**SUPPLIED DATA**
━━━━━━━━━━━━━━━━━━━━

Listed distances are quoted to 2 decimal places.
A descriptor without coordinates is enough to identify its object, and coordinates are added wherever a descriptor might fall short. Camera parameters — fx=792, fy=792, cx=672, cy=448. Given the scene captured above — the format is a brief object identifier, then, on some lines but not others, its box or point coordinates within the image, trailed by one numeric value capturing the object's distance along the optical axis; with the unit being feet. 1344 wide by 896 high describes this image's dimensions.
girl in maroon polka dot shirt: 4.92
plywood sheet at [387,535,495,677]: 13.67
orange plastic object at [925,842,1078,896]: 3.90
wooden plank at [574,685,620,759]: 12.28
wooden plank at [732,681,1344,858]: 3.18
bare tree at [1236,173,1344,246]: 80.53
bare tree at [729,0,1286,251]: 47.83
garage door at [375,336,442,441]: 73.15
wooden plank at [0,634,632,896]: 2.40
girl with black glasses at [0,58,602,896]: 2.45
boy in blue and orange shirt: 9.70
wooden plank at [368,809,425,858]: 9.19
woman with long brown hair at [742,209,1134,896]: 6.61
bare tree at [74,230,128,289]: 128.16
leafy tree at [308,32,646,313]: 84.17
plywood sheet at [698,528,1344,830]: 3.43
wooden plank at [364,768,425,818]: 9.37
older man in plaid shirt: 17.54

━━━━━━━━━━━━━━━━━━━━

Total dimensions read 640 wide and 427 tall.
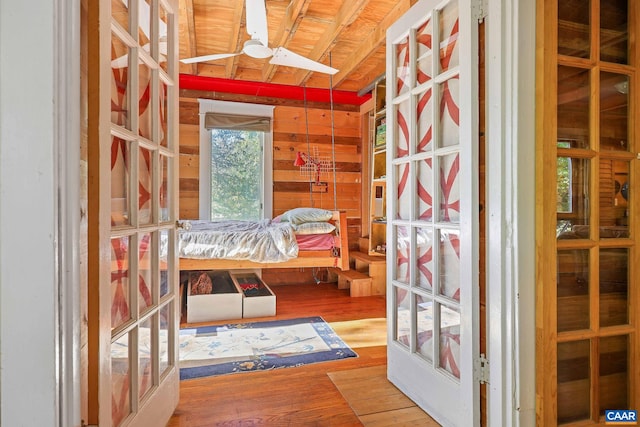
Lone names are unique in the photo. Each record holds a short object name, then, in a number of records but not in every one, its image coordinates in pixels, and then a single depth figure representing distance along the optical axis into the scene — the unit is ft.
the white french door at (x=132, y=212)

━━━━━━━━━━━━━━━━━━━━

**PROBLEM**
Among the entries above, the lines between the ones containing "Listed distances are" and "wooden plank at [732,681,1344,858]: 3.18", inclusive, are to be transcribed exactly. No other line is to be given.

**ANSWER AREA**
Listed distances are quoted to 2 decimal places.
A descriptor without coordinates is enough to identify its object, and coordinates are added wherever a descriptor might fall short. Camera parameters — fx=792, fy=792, cx=672, cy=448. Given the scene captured above — the format is a brief object identifier, then, on some lines but not others, its box or point coordinates within the image, trailed by one numeric value capturing the object's distance along the optical axis; with the unit being feet. 1344 wide by 896 high describes this image's dimensions.
girl in maroon polka dot shirt: 4.92
plywood sheet at [387,535,495,677]: 13.67
orange plastic object at [925,842,1078,896]: 3.90
wooden plank at [574,685,620,759]: 12.28
wooden plank at [732,681,1344,858]: 3.18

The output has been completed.